Ebenso ist Angst (mal abgesehen von der Realangst durch eine echte Bedrohung im Hier und Jetzt) eine Rückmeldung, dass die Phantasien vom Jetzt oder der phantasierten Zukunft im Augenblick ein nur geringes Lösungspotential aufweisen und deutlich verbesserungs-bedürftig sind. Angst hat man immer vor dem Jetzt oder der Zukunft, also vor einer Phantasie. Vor der Vergangenheit kann man sich ja nicht mehr fürchten, sie ist vorbei; und: noch nie hat sich Vergangenheit wiederholt – und wenn, war da ein Täter im Jetzt.
Zum Ende noch einmal die Frage: „Wie können alle profitieren?“ (= win-win-Situaiton)

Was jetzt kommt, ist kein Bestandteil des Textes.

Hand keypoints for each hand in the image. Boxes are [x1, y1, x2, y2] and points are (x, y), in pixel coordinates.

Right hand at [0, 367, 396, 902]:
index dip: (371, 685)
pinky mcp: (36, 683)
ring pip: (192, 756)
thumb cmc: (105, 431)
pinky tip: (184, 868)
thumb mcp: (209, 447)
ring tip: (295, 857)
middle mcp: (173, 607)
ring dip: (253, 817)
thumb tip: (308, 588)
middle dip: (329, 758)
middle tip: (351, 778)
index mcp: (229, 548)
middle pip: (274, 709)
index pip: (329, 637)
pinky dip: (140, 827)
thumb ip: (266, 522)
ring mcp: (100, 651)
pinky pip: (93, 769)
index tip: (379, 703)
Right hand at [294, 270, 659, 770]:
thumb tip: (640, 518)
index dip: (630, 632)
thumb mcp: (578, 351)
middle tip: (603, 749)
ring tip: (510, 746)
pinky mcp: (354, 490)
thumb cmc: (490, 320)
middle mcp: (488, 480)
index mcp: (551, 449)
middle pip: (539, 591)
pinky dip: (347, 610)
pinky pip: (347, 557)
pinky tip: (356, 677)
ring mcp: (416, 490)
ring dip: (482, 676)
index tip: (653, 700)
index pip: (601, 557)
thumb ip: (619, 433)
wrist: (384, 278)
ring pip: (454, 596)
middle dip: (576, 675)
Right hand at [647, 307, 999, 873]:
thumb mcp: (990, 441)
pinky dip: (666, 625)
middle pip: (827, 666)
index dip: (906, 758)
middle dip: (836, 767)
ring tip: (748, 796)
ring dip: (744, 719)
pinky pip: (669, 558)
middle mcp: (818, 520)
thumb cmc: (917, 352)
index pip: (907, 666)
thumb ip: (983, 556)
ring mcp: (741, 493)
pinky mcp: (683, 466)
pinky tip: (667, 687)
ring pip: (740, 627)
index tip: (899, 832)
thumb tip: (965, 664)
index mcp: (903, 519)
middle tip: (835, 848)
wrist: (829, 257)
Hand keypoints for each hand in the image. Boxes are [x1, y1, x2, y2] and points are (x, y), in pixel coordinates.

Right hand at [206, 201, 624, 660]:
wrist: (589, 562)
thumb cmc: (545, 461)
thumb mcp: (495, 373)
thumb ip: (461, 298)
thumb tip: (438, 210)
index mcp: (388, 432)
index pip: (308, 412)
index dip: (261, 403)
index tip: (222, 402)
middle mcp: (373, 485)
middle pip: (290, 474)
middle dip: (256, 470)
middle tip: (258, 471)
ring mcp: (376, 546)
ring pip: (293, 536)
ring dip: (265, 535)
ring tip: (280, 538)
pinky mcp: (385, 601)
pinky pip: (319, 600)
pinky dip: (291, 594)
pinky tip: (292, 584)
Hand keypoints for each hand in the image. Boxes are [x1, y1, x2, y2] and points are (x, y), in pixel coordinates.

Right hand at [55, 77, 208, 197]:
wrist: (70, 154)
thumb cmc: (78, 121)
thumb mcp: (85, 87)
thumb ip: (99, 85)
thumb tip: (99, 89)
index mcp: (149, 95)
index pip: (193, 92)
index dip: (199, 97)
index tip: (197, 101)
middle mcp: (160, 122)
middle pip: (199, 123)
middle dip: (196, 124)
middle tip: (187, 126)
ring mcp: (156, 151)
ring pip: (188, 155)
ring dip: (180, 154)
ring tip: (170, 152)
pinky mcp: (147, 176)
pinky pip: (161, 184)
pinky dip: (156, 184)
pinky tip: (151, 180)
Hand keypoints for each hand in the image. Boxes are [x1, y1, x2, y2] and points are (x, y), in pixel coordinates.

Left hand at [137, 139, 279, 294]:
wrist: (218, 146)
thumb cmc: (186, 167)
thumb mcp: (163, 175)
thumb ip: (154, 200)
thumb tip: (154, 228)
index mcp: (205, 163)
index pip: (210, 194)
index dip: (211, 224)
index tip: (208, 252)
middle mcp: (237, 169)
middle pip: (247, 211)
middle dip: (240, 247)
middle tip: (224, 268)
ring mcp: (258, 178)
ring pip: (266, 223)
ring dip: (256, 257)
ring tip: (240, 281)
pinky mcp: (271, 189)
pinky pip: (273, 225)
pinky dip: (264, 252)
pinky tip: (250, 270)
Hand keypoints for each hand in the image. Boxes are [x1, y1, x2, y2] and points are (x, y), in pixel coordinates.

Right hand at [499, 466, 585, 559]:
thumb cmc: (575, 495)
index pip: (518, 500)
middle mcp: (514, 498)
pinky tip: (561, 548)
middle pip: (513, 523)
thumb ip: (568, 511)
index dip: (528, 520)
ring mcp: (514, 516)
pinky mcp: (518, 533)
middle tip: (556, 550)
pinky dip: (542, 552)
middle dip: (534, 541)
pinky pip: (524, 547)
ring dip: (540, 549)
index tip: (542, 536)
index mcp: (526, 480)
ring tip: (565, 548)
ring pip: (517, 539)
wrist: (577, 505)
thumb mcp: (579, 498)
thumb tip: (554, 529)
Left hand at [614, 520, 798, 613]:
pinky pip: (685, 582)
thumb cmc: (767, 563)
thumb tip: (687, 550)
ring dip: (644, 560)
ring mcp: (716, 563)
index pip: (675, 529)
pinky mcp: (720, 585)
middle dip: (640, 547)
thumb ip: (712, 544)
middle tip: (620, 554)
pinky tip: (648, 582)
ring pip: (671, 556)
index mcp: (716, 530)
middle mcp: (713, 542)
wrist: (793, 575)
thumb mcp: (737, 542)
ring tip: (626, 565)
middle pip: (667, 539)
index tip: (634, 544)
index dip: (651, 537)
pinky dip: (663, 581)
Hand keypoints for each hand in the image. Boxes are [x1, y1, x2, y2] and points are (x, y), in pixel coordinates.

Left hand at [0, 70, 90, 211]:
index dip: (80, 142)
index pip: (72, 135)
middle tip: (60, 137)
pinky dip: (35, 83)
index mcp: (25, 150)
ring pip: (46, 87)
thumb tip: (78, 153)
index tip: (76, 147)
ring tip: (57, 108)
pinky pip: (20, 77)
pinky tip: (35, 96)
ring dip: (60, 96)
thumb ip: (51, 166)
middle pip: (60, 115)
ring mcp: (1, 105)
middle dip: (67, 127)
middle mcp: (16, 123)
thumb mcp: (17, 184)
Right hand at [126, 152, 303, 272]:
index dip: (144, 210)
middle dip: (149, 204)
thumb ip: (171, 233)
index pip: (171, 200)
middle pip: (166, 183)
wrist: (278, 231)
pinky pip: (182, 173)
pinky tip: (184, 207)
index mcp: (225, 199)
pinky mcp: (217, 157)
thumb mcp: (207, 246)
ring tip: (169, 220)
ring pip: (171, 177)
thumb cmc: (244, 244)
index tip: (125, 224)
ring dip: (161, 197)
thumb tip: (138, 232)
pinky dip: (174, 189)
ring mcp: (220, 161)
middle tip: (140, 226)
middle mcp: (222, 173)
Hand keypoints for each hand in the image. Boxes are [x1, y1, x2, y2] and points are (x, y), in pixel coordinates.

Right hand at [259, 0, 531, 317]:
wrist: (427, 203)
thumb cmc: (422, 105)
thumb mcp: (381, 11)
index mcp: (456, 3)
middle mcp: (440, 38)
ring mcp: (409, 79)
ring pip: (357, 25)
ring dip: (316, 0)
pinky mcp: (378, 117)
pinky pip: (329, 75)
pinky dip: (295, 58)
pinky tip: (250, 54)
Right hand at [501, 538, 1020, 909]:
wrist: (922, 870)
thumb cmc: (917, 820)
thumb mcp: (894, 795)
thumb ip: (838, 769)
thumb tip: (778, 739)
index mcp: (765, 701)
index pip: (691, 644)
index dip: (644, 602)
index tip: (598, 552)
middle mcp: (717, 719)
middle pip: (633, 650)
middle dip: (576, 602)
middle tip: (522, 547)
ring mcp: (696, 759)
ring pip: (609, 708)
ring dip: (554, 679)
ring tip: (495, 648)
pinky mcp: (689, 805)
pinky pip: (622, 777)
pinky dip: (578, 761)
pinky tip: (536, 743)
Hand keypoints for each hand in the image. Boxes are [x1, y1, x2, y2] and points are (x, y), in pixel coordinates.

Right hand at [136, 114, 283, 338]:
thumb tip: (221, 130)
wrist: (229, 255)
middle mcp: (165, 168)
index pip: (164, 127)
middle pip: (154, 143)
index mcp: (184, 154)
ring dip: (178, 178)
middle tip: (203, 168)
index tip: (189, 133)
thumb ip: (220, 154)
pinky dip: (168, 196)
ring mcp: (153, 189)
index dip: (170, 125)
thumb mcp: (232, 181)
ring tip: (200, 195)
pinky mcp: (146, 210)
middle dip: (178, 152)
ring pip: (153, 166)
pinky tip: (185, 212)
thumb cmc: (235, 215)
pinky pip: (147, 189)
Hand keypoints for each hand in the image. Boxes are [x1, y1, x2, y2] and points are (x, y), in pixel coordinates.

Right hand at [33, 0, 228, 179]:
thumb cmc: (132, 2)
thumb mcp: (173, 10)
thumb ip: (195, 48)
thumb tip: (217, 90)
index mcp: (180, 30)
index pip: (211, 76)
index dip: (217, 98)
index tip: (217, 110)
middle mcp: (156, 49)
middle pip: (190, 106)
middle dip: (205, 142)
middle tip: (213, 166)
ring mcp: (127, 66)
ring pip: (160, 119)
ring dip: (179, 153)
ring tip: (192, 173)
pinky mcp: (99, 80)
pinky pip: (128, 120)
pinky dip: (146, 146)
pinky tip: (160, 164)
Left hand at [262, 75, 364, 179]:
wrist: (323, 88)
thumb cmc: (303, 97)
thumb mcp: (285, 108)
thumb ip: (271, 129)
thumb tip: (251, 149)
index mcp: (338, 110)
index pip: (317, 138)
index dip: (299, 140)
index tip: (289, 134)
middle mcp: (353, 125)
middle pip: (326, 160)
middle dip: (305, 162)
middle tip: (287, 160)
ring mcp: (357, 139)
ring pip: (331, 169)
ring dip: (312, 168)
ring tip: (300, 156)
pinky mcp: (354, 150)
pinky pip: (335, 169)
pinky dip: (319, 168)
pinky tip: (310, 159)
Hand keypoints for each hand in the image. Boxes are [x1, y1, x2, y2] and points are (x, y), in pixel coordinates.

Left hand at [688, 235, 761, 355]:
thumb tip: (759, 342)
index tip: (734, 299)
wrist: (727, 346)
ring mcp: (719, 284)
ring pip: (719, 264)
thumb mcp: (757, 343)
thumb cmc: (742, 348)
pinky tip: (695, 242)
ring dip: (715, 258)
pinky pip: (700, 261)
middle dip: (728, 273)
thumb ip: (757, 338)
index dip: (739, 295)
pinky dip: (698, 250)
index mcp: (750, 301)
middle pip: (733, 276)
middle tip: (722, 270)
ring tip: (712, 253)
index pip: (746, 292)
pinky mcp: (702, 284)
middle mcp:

Lassen sich (mindestens) zwei Erlebensmodelle entwickeln, können Schnittmengen gefunden, oder, die Positionen dialektisch (gr. = Kunst der Gesprächsführung; Diskurs, in dem einer These als bestehende Auffassung durch Aufzeigen von Problemen und Widersprüchen eine Antithese gegenübergestellt wird, woraus dann eine Lösung oder ein neues Verständnis als Synthese entwickelt wird.) betrachtet werden, oder, aus einer dritten Beobachterposition heraus verglichen werden. Oft ist es eine Frage der Darstellung, ob Positionen unvereinbar erscheinen oder nicht: z.B. sind die Enden einer Gerade bei linearer Darstellung extrem weit voneinander entfernt. Wird die Linie allerdings zirkulär dargestellt, liegen die beiden Enden im Kreis ganz dicht beisammen.
Auch scheint es sinnvoll, Motive, den Konflikt, die extremen Positionen genau auszuleuchten, zu hinterfragen und zu klären; d.h. das eigentliche Thema erstellen: Hat z.B. jemand Durst und fragt nach etwas zu trinken, kann das allerlei bedeuten: der Eine sucht Wasser oder etwas kühlendes, der Alkoholiker einen Drink, ein Anderer braucht etwas Warmes oder Süßes, Einer lechzt nach Zuwendung usw. Eine vorschnelle Reaktion kann leicht in die Irre führen.
Bei Konflikten ist zu unterscheiden: handelt es sich um
- Missverständnisse?
- differente Werte oder Ziele?
- Übertragungen aus anderen Zusammenhängen?
Dies zu klären ist bedeutsam, da alle unterschiedliche Lösungswege haben:
- Missverständnisse bedürfen der Klärung, wer was sagte, hörte, verstanden hat und meinte und mit welchen Kontexten die Begriffe unterlegt sind.
- Bei unterschiedliche Werten oder Zielen gilt es, nach gemeinsamer Schnittmenge, Kompromissen oder Ausgleichsregelungen zu suchen.
- Gehört etwas in eine andere Zeit, zu einem anderen Ort, einer anderen Person, bedarf das der Aufklärung und Mitteilung.